Defense Minister Moshe Yaalon said on Monday that the U.S.-Russian deal for Syria to destroy its chemical weapons proved that a credible threat of force could bring about diplomatic solutions.
"The latest developments, in which a diplomatic solution is emerging for Syria to be disarmed of chemical weapons, demands determined action and will be judged over time according to results," a statement from his office quoted Yaalon as saying in an address to defense ministry staff.
"But it is proof to the countries of the free world that a significant and credible military threat, as applied at the beginning of the crisis, deters dangerous rogue regimes and is able to advance a diplomatic solution to disarming countries of weapons of mass destruction," he said.
"In other words, he who seeks peace must prepare for war," said Yaalon.
Under the terms of the deal that was struck in Geneva on Saturday between U.S. Secretary of State John Kerry and his Russian counterpart Sergei Lavrov, President Bashar Al-Assad has a week to hand over details of the quantity and location of all the chemical agents in its possession.

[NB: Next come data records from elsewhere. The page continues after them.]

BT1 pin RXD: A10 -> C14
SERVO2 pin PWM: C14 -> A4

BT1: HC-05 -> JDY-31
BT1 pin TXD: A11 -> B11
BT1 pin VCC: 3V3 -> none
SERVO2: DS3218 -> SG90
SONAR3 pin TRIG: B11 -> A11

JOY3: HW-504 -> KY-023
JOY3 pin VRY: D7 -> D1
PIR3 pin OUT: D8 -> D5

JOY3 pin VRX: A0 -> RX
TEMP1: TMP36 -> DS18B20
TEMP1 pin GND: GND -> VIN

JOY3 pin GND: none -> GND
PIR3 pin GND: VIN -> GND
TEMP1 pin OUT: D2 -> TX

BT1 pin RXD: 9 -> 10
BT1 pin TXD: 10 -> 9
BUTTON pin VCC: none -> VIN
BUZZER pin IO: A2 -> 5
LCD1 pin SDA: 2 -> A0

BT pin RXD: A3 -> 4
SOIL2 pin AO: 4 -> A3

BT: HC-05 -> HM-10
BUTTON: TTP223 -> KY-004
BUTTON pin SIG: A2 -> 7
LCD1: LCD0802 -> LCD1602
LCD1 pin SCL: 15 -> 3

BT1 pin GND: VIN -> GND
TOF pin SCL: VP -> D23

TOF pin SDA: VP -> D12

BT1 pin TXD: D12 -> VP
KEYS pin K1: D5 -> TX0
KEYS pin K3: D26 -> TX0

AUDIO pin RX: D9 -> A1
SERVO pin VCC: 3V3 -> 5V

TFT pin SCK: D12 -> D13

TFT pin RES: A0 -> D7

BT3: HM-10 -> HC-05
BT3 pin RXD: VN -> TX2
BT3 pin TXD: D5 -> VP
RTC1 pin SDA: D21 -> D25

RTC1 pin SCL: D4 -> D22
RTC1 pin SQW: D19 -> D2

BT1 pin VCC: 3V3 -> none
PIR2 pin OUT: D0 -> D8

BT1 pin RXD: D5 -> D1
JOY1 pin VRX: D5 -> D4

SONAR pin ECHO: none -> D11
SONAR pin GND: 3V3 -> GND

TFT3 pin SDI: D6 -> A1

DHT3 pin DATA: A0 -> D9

Kerry paid a whirlwind visit to Jerusalem on Sunday for talks with Israeli Prime Minister Binyamin Netanyahu, and warned Syria that it was not off the hook yet.
"The threat of force remains, the threat is real," Kerry said at a joint news conference with the Israeli prime minister, reported AFP.
Netanyahu told Kerry that stripping Syria of its chemical stockpile would make the region "a lot safer", and drew parallels with the threat posed by a nuclear Iran.
"The world needs to ensure that radical regimes don't have weapons of mass destruction because, as we've learned once again in Syria, if rogue regimes have weapons of mass destruction they will use them," he said.
Yaalon too said that Iran's nuclear ambitions should be addressed, as well as the Syrian issue.
"In parallel, from our point of view, the world must display clear and uncompromising determination toward the extremist regime in Tehran and its advancing program to develop a military nuclear weapon," he said, according to AFP.
Syria's information minister Omran Al-Zoubi told British television on Sunday that Damascus would commit to the plan to eradicate its chemical weapons once it has United Nations approval.